[begin RECORDS SUPPLIED]

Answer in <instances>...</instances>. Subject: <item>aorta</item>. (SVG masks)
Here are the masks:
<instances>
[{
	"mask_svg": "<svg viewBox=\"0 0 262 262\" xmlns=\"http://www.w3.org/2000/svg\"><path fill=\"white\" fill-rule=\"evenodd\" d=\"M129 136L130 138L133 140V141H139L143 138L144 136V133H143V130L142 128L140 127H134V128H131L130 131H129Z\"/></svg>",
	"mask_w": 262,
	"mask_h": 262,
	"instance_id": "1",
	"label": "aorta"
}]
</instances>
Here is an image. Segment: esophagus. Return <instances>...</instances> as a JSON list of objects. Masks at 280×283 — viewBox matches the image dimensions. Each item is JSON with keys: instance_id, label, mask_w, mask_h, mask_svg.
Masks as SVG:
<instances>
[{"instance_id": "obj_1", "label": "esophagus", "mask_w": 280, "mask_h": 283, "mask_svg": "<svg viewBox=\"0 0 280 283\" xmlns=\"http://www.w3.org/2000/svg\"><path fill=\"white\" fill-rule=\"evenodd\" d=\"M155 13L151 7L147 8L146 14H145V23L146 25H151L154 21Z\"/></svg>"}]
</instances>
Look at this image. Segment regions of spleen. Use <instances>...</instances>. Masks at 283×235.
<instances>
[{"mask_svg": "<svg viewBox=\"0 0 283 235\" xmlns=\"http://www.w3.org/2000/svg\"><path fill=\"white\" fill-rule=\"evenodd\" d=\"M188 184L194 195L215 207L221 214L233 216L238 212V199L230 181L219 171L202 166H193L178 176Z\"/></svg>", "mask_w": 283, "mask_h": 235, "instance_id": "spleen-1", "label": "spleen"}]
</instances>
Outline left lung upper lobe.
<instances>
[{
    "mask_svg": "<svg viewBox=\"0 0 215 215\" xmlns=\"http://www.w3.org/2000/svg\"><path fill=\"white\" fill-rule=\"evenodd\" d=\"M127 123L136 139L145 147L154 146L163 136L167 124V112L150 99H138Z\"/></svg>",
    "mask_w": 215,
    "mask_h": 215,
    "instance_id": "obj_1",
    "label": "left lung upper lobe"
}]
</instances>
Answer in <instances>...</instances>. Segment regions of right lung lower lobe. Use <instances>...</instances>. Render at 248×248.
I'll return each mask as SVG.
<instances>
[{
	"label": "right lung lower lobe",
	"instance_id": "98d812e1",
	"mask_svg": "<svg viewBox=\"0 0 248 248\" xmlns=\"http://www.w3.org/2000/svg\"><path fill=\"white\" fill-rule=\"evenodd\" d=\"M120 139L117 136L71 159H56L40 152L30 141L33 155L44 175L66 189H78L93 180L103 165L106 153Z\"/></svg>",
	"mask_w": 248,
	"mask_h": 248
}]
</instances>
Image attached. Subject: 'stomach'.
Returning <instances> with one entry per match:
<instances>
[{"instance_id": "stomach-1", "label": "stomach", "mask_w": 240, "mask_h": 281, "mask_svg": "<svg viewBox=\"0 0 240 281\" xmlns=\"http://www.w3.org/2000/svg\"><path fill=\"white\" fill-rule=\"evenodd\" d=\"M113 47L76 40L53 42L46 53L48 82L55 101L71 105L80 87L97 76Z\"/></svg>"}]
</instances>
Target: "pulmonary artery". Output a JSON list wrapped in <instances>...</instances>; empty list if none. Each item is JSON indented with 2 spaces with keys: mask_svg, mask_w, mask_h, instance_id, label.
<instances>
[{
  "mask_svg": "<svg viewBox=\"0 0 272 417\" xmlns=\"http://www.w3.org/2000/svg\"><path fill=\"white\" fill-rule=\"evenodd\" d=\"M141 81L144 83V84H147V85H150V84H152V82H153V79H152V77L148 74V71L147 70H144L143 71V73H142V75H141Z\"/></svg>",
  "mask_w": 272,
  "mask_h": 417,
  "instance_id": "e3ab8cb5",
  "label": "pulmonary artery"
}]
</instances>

[end RECORDS SUPPLIED]
[begin RECORDS SUPPLIED]

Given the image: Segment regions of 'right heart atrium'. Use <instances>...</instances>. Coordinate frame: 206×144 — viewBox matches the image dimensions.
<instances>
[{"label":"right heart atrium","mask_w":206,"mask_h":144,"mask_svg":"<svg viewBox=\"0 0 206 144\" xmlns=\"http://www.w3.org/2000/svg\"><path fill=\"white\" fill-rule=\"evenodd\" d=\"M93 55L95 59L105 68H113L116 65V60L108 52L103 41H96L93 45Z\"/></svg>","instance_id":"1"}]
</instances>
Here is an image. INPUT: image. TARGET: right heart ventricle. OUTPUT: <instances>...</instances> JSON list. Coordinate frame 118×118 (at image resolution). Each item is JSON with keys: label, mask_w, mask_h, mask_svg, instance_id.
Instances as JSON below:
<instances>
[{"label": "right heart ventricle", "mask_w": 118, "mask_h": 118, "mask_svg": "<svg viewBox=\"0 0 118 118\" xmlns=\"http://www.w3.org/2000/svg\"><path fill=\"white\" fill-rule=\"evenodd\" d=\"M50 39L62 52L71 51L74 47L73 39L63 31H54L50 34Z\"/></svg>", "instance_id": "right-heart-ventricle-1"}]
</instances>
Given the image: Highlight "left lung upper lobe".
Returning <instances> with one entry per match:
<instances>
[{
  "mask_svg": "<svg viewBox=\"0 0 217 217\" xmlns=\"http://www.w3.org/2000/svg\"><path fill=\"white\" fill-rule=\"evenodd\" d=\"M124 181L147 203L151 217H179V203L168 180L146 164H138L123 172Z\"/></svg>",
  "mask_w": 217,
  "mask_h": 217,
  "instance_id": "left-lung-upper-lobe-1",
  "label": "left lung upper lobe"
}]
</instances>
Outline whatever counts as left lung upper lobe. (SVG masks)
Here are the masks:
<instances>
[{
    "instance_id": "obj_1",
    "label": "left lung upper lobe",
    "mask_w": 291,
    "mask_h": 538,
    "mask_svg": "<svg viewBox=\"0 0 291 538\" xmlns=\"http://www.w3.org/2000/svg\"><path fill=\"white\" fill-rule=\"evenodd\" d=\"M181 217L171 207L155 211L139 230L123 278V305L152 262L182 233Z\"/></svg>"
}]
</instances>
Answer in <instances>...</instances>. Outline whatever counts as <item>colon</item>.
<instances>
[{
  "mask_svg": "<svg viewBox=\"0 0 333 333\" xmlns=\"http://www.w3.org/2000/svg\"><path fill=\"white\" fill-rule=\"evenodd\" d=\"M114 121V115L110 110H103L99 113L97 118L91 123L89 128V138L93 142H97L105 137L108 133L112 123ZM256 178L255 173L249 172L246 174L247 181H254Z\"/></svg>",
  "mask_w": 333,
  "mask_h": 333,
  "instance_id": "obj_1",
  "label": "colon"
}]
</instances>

[end RECORDS SUPPLIED]

WORK TO DO: Please count the lines in the rows above that contain the string "artery", and give only the number.

EXERCISE RESULT: 2